793.94/14031: Telegram
The Consul General at Hankow (Josselyn) to the Secretary of State
Hankow, October 9,
1938—noon.
[Received 8:20 p.m.]
[Received 8:20 p.m.]
My September 28, 10 a.m. and October 3, 11 a.m.31
- 1.
- Conversation with Chou En-lai and a press statement by him indicate that the Chinese Communist Party as a result of the Yenan conference of September 28 to October 7 has recommitted itself to the united front.
- 2.
- At the time of the departure of the political leaders mentioned in the Consulate General’s telegram of September 28, 10 a.m. there was evident resentment on the part of the Communists against the Government because of the latter’s effective opposition to the Communist propaganda and mass mobilization program for Chinese held territory, especially the Wuhan area.
- 3.
- After his return here on October 1 Chou En-lai once more pledged the Chinese Communist Party to cooperation with the Kuomintang during and after the present hostilities, allegiance to the leadership of Chiang Kai Shek, recognition of the Three People’s Principles as the political base of the united front and asked for obliteration of the memory of 10 years of civil strife. The Chinese Communist Party intends to continue, however, its independent existence. It calls for the establishment in each province and hsien a people’s political council that democratic principles may thereby be put into effect.
- 4.
- Chou En-lai is now conferring with Kuomintang leaders in an effort to strengthen the united front.
- 5.
- The zeal of the Chinese Communist Party for the United Front is real for it is by means of the United Front that the Reds hope to hold defeatist elements in the National Party to prolonged resistance against Japan. To insure continuance of the United Front it has quieted its vociferous agitation concerning the suppression of Communist China organizations and thorough mobilization of the people.
- 6.
- The Central Government so far as can be ascertained has made no concession to the Communists in Chinese held territory.

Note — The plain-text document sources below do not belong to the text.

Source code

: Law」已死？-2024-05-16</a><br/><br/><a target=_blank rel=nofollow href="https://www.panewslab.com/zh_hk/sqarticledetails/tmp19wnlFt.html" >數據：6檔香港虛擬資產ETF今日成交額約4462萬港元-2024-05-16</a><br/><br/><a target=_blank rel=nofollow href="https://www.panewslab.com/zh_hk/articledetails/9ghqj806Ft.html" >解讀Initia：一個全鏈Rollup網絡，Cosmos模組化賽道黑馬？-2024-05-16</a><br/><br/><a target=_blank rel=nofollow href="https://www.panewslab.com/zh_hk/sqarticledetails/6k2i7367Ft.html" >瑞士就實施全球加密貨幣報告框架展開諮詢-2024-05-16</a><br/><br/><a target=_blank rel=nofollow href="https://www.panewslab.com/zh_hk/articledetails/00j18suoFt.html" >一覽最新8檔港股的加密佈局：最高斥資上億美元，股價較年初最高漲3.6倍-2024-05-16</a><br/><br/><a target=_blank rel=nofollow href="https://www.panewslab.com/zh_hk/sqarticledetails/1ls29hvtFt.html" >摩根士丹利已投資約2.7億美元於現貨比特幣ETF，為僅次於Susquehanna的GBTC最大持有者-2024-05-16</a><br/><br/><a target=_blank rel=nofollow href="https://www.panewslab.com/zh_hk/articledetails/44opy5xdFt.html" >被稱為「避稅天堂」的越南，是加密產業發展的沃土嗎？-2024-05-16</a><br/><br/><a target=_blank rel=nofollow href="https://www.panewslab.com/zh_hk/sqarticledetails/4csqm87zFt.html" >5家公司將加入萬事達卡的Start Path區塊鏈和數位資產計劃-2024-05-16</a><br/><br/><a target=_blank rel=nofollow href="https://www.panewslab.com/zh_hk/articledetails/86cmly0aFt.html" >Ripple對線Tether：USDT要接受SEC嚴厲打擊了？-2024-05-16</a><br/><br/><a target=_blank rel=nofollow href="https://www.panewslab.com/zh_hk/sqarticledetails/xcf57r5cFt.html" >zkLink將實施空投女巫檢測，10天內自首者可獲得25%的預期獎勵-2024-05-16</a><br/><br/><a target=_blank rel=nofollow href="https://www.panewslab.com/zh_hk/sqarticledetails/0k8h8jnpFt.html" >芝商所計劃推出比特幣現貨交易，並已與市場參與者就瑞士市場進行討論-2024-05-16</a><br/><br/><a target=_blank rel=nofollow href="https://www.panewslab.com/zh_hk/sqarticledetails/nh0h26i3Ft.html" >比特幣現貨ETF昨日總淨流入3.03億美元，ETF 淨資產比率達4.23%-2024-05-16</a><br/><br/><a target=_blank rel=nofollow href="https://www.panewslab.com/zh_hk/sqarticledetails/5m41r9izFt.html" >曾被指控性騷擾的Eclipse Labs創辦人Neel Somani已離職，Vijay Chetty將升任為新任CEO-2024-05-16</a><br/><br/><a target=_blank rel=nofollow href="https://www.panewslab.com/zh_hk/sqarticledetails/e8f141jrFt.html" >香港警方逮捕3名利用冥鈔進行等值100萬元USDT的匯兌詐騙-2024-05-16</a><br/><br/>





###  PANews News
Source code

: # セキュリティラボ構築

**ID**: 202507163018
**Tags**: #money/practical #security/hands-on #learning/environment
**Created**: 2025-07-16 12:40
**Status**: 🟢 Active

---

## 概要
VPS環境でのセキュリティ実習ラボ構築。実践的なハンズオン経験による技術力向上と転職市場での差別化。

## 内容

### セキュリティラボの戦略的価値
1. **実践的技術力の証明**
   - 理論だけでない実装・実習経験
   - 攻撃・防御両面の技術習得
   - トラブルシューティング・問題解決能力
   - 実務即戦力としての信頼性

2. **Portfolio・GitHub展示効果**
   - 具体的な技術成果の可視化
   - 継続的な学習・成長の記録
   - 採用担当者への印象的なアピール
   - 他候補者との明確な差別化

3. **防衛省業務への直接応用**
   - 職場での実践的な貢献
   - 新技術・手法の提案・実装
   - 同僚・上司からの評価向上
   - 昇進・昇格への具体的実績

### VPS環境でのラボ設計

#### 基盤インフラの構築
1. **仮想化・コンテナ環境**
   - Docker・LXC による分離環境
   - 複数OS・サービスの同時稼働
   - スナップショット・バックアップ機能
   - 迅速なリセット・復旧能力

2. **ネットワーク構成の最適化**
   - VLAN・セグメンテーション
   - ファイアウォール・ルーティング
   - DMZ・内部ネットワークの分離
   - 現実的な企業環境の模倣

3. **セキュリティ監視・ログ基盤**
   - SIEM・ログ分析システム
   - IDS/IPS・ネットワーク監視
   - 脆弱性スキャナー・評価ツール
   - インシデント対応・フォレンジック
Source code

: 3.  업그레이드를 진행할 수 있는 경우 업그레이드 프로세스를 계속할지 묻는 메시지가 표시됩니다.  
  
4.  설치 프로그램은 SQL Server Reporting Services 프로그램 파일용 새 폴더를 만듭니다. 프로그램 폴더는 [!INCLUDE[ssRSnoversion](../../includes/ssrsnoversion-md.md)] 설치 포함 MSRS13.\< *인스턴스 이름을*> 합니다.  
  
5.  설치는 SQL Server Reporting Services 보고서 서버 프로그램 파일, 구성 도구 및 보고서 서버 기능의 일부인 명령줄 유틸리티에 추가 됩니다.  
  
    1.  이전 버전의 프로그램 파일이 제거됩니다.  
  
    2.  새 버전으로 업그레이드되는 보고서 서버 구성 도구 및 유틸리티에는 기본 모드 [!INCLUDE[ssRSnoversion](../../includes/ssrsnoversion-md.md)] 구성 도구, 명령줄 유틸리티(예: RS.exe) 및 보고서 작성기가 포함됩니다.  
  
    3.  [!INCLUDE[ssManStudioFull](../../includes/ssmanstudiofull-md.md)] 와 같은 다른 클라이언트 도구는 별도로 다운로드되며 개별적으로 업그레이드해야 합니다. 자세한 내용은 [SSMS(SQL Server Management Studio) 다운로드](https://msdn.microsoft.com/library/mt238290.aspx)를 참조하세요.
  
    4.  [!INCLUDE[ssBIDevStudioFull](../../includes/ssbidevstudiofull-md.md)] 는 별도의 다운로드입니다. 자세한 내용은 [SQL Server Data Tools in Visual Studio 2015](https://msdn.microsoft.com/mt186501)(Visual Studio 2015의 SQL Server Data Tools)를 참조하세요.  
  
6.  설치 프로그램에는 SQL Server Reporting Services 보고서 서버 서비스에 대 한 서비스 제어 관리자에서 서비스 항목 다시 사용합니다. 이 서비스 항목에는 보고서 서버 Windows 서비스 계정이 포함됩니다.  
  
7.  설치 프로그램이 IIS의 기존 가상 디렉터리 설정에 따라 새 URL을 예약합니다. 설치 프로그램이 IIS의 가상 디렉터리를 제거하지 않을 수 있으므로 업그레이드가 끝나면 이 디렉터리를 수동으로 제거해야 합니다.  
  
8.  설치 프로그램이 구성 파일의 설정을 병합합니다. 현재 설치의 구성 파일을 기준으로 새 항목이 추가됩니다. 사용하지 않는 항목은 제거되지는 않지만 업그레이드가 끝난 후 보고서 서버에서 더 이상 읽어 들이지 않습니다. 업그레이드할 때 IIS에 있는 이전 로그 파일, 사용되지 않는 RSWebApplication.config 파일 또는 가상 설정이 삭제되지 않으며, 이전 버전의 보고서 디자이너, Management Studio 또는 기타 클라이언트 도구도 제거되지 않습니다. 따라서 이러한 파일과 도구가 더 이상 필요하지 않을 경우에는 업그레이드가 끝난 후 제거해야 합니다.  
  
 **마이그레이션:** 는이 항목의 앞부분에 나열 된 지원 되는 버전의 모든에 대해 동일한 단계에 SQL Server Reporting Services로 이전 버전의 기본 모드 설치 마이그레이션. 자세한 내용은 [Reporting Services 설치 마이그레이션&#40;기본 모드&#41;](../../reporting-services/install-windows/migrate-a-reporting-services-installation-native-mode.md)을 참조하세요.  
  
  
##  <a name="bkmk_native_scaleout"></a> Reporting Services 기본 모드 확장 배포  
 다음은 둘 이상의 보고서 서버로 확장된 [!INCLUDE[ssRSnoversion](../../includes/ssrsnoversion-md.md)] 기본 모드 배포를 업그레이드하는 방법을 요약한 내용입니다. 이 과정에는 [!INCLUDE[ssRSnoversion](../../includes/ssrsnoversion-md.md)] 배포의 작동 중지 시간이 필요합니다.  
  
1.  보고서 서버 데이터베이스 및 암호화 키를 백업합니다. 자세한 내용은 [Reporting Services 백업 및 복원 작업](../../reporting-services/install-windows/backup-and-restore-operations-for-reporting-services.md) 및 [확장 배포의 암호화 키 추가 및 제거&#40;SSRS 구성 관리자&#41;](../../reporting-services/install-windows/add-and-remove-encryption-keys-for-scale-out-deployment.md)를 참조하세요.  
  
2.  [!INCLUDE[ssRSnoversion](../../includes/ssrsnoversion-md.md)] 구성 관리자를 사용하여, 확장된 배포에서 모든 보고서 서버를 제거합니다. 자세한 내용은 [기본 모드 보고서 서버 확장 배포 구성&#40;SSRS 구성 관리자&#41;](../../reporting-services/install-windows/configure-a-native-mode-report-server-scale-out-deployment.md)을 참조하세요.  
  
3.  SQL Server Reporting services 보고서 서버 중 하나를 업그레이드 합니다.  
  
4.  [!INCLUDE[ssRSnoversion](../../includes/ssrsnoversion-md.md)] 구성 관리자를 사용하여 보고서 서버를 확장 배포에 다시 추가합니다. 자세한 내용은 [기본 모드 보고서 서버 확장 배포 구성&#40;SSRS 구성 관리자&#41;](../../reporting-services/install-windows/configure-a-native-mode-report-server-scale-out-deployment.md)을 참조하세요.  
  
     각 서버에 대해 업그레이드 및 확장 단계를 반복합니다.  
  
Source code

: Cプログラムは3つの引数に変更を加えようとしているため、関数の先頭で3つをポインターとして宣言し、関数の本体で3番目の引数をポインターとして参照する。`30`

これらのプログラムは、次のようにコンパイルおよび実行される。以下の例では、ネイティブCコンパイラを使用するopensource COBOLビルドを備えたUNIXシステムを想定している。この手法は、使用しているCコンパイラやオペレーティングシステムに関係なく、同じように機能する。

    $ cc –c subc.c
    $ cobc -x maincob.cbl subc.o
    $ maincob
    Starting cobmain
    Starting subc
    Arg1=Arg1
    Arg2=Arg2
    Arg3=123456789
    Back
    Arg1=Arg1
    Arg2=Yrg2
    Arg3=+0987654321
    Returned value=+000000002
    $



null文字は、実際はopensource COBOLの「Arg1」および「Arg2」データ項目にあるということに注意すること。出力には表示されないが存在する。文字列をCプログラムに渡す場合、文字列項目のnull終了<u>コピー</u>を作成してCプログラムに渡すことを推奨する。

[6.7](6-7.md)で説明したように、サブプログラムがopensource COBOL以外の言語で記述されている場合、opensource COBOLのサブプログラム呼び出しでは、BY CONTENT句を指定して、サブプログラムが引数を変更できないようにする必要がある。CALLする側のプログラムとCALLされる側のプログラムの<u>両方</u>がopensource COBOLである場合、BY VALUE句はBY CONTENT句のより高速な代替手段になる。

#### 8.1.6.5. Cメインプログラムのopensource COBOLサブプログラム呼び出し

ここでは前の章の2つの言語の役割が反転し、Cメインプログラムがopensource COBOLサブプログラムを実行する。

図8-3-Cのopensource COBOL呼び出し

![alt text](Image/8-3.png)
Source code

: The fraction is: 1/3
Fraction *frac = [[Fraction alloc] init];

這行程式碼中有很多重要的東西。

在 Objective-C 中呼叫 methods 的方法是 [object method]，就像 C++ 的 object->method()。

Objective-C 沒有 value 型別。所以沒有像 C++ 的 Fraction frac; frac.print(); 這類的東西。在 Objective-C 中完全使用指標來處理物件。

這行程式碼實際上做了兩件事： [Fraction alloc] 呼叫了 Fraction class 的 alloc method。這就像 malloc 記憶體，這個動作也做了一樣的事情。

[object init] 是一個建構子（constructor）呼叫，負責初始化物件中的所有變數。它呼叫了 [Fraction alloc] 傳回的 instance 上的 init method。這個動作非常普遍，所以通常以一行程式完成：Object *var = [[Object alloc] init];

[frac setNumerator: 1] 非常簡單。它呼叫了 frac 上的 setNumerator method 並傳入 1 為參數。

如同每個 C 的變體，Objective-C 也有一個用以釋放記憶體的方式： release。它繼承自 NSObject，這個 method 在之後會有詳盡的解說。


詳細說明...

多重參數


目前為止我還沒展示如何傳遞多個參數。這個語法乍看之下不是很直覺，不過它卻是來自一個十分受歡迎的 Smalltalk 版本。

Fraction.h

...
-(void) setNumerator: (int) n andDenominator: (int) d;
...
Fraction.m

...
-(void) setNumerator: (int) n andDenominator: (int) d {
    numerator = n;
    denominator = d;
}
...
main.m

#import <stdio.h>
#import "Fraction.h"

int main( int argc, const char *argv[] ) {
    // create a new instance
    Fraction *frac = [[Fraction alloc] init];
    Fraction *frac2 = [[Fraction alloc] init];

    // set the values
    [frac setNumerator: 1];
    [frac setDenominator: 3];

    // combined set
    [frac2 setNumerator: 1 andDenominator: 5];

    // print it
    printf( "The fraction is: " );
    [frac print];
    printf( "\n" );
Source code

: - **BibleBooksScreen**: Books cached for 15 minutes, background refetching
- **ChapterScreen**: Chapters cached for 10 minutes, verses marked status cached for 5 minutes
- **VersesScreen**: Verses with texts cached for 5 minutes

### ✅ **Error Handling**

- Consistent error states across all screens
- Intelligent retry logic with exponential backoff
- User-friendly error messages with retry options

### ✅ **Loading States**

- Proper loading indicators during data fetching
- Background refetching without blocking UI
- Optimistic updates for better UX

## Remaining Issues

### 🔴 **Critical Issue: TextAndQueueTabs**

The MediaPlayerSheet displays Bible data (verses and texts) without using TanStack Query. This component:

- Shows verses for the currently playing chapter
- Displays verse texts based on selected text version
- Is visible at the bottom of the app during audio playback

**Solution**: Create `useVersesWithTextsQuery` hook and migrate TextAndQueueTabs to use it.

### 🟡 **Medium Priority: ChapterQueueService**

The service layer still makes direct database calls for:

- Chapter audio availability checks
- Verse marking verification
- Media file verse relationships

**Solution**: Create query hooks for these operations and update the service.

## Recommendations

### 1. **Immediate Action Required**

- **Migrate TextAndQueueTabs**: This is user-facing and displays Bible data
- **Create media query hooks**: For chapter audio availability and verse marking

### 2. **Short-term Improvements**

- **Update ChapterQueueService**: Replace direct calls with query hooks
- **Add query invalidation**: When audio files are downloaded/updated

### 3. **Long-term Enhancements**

So long as the ruling faction retains its present character it will hardly establish genuinely representative congresses for fear that the Communists, using democracy as a Trojan horse, will ride into power.
- 7.
- Freedom of action in Chinese held territory is at present for the Chinese Communist Party a secondary and academic issue overshadowed by the military, political and economic situation confronting it in a steadily expanding area of actual and potential Communist control behind the advancing Japanese lines.
- 8.
- Finally it is increasingly evident from its program of action for the present and any predictable future that the Chinese Communist Party is not justified in designating itself as a Communist organization. Its action for the present and any predictable future envisages little more in the way of social revolution than land reform, cooperatives, lower rents and interest and in official life plain honesty.
Repeated to Chungking, Peiping, Shanghai.